What this task involves:
An exact copy of the records below is needed, with every picture left out.
++++ Input for this task ++++
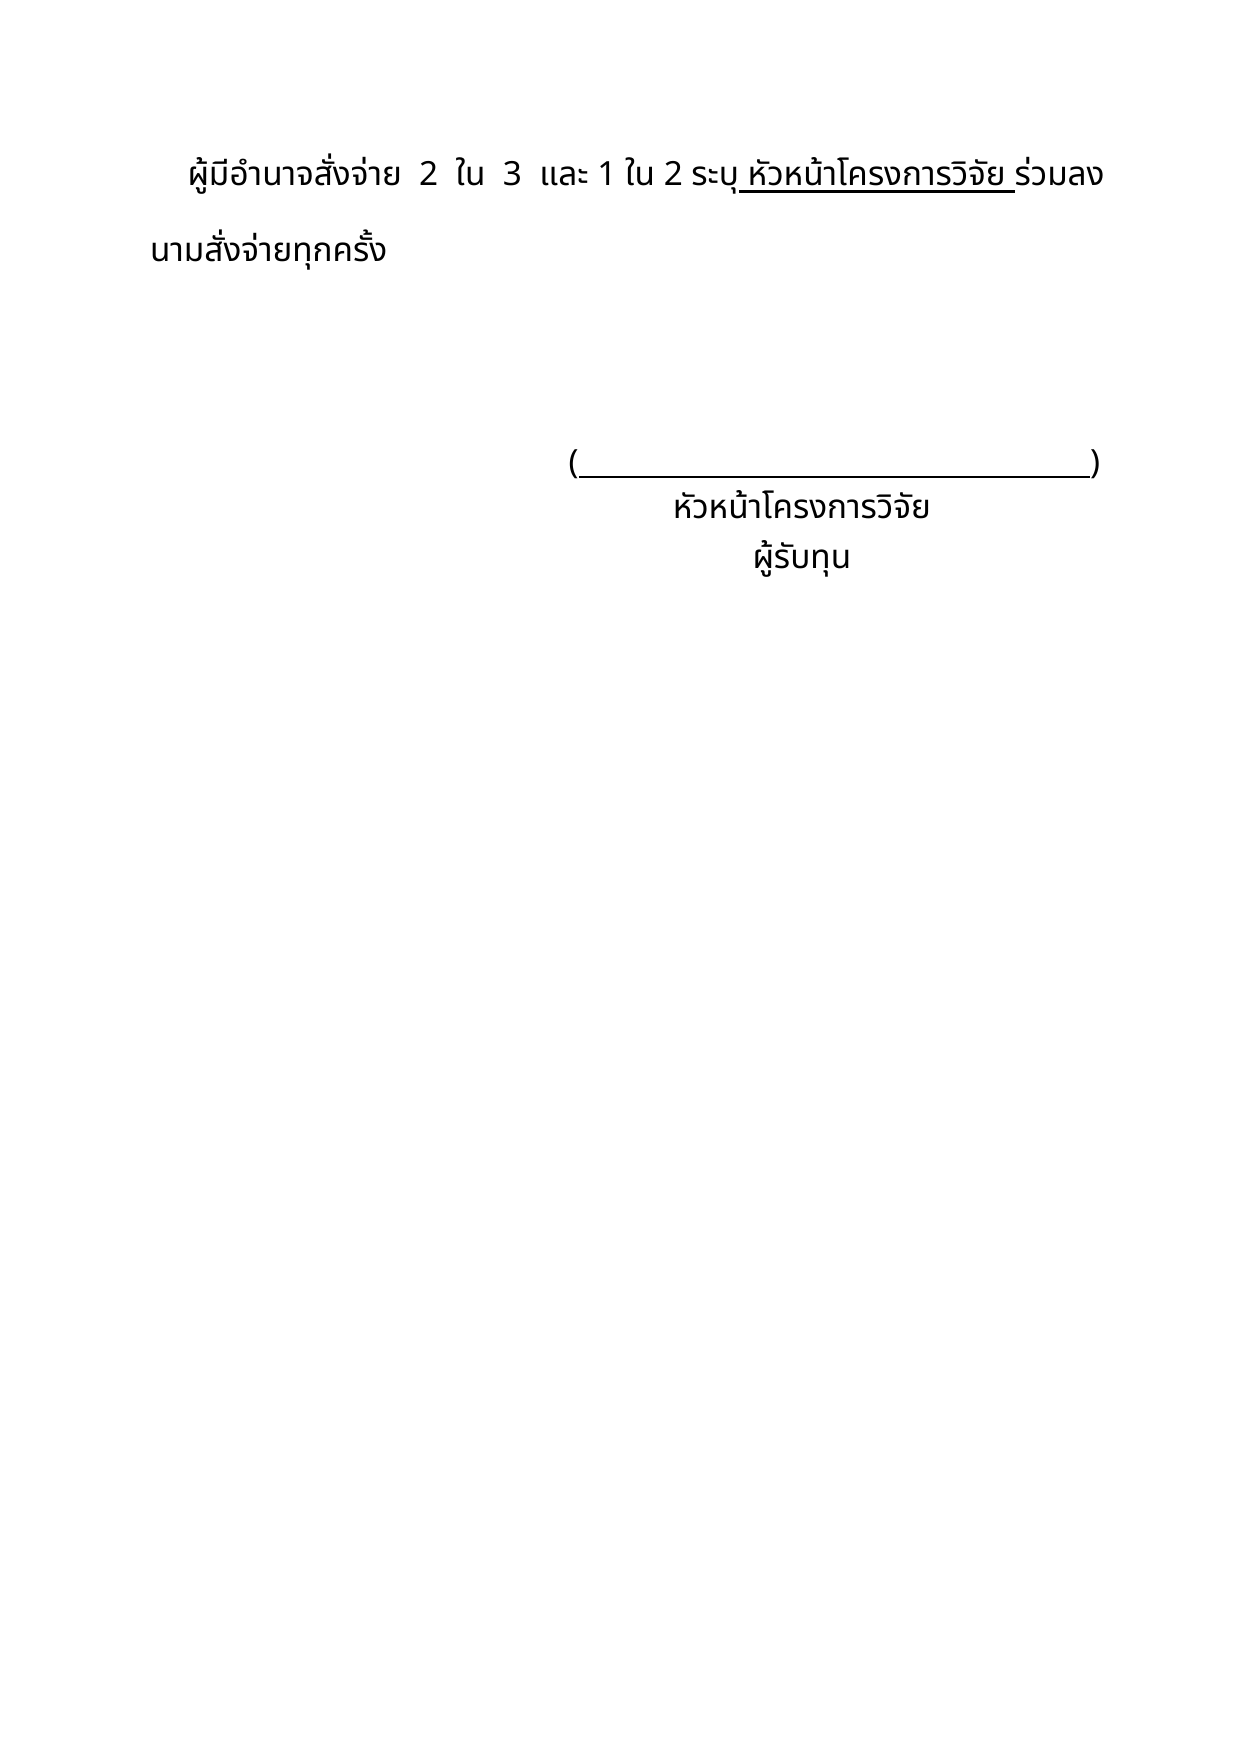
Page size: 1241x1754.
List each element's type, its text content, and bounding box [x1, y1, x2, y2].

text ผู้มีอำนาจสั่งจ่าย 2 ใน 3 และ 1 ใน 2 ระบุ หัวหน้าโครงการวิจัย ร่วมลงนามสั่งจ่ายทุกครั้ง [150, 150, 1116, 276]
text หัวหน้าโครงการวิจัย [487, 483, 1116, 533]
text ( ) [487, 438, 1116, 483]
text ผู้รับทุน [487, 533, 1116, 584]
++++
Response to this task:
Page size: 1241x1754.
List each element's type, its text content, and bounding box [x1, y1, x2, y2].

text ผู้มีอำนาจสั่งจ่าย 2 ใน 3 และ 1 ใน 2 ระบุ หัวหน้าโครงการวิจัย ร่วมลงนามสั่งจ่ายทุกครั้ง [150, 150, 1116, 276]
text หัวหน้าโครงการวิจัย [487, 483, 1116, 533]
text ( ) [487, 438, 1116, 483]
text ผู้รับทุน [487, 533, 1116, 584]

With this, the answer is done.